» Dataset records:
━━━━━━

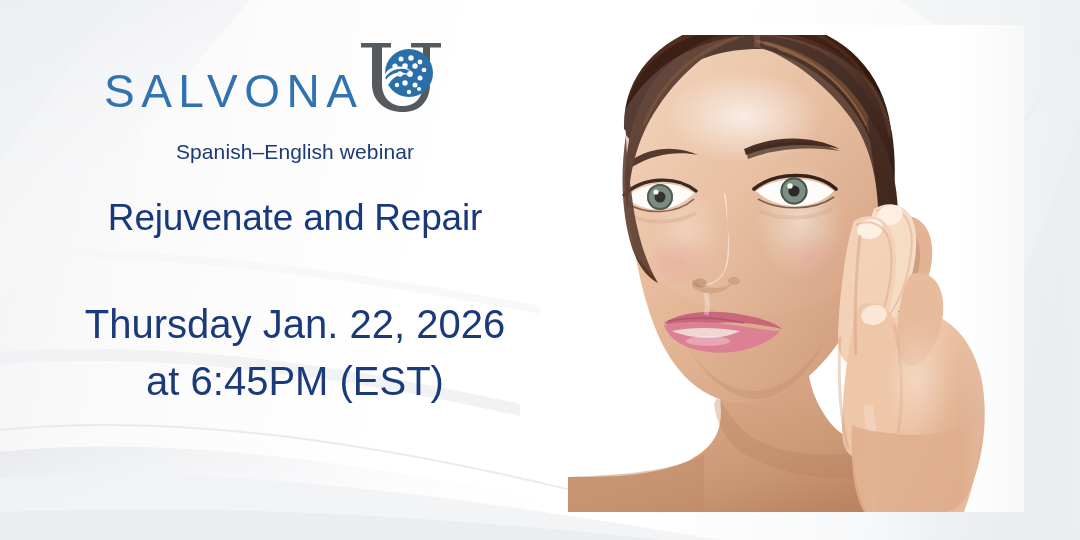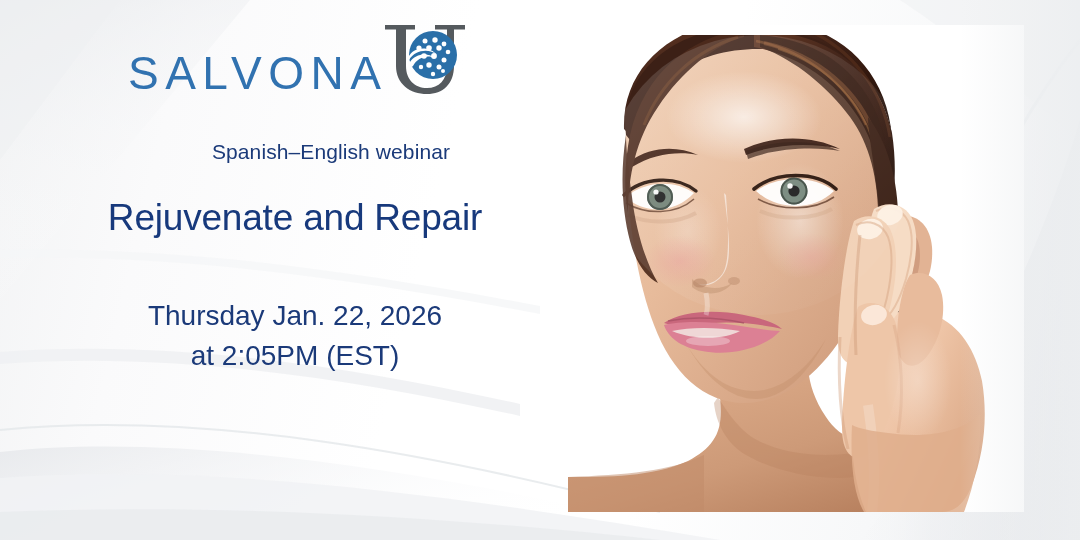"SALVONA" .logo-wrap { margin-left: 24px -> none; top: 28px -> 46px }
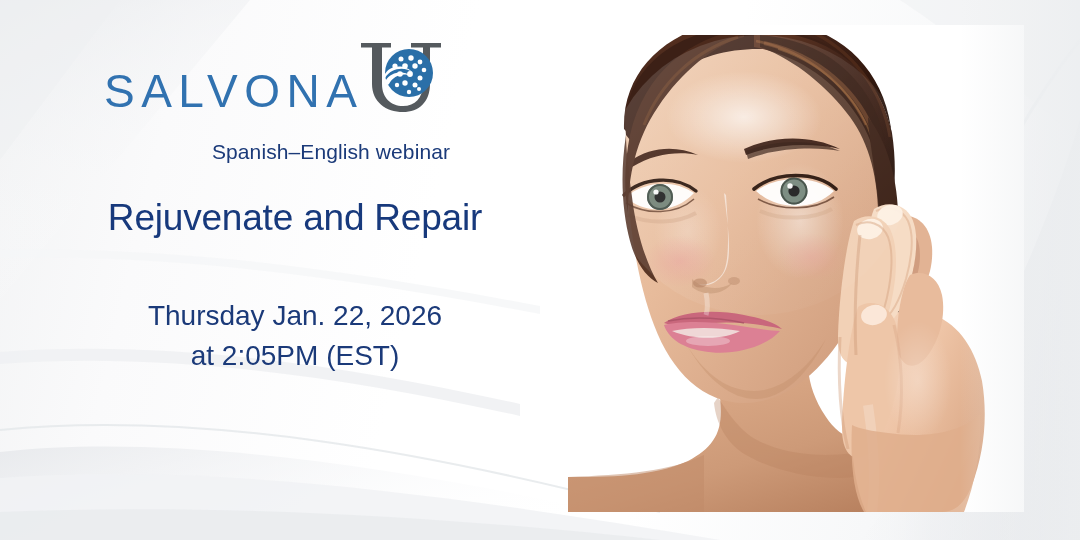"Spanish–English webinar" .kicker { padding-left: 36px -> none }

━━━━━━

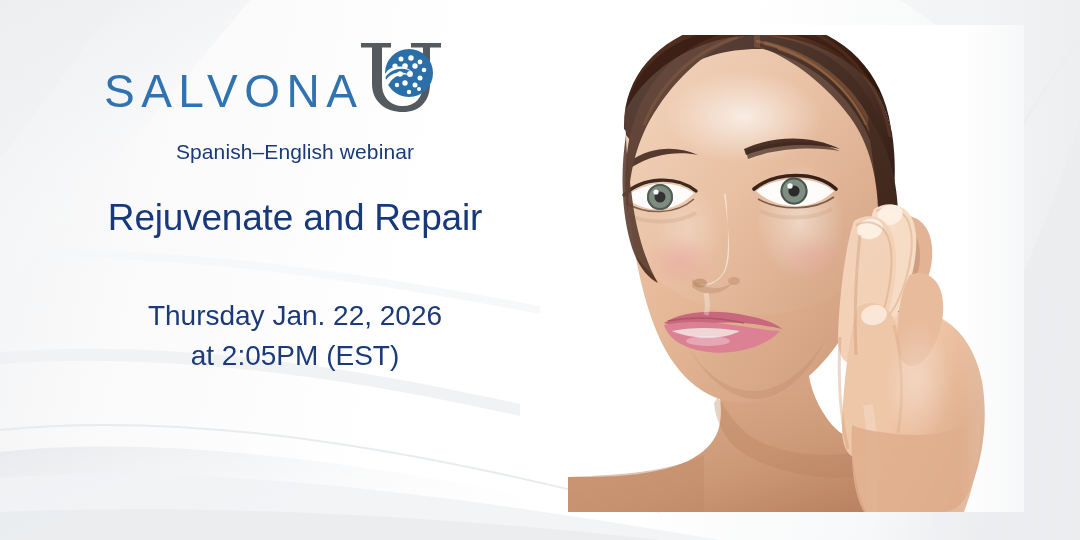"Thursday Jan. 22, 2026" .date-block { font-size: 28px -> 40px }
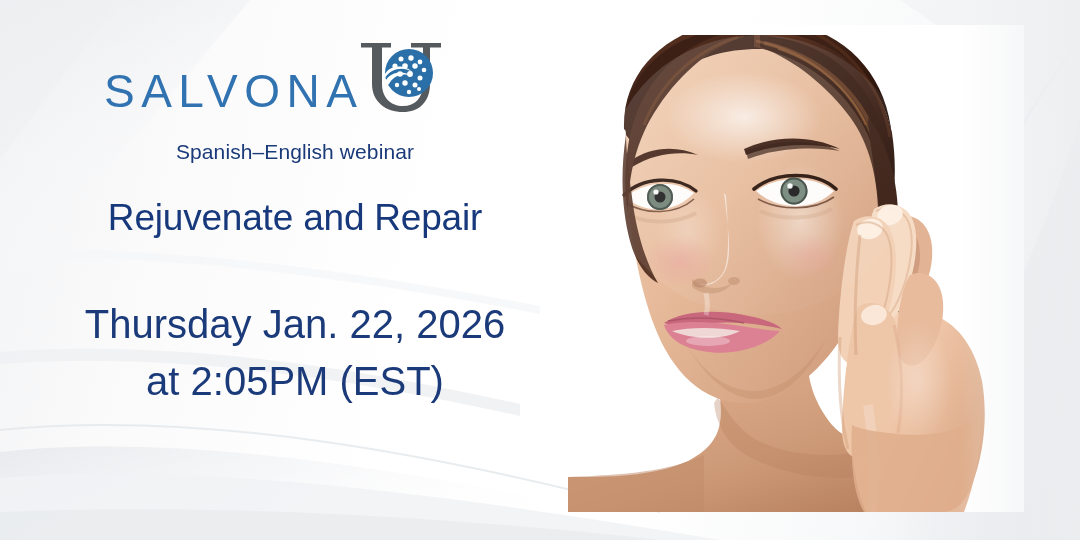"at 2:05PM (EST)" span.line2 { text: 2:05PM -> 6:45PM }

━━━━━━

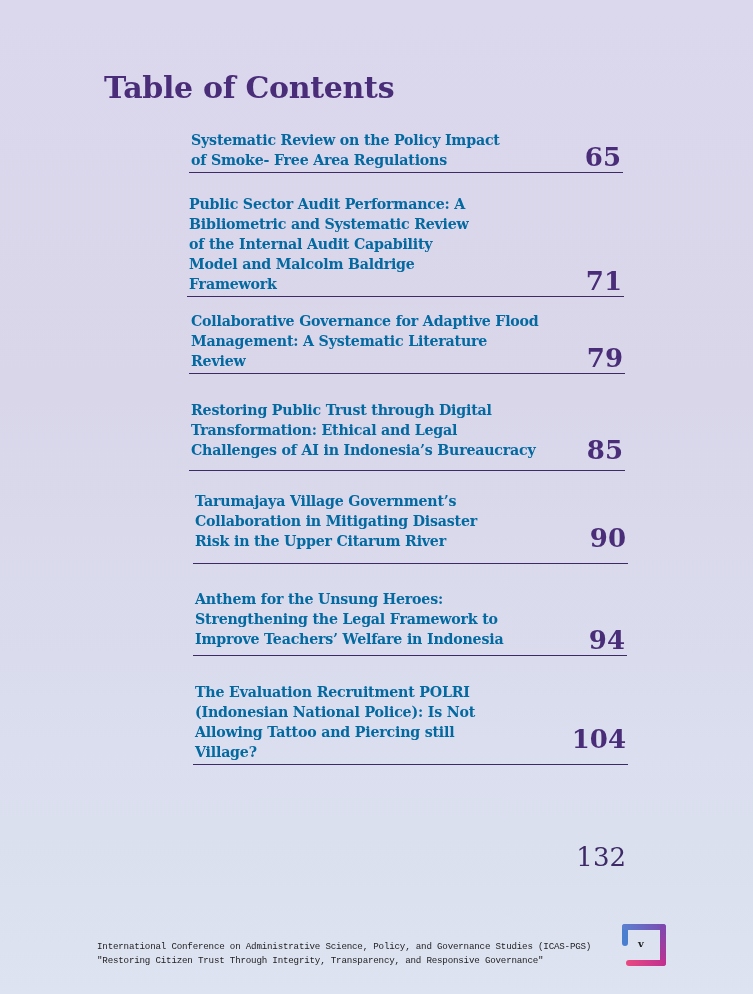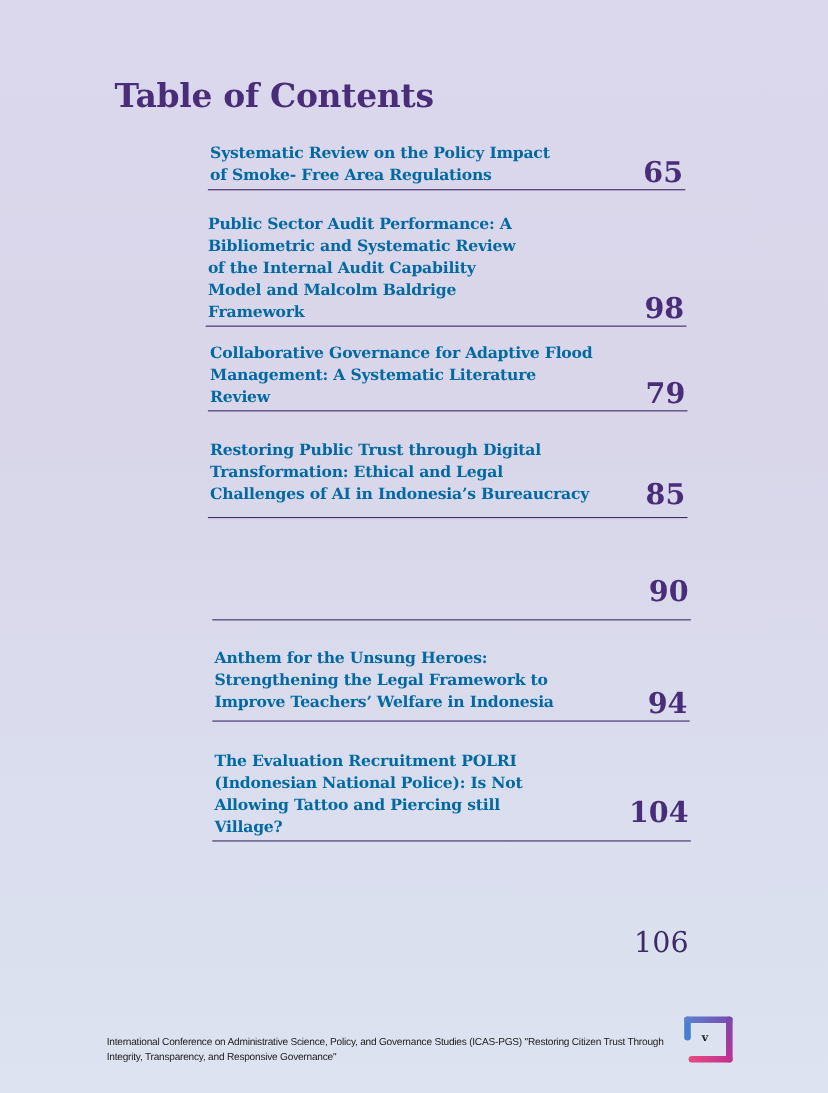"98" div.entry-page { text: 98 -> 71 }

━━━━━━

Exact repeat of the material above: every line from the one with "font-size: 28px ->" through the one with "text: 2:05PM ->", endpoints included, and nothing more. No pictures.

"Thursday Jan. 22, 2026" .date-block { font-size: 28px -> 40px }
"at 2:05PM (EST)" span.line2 { text: 2:05PM -> 6:45PM }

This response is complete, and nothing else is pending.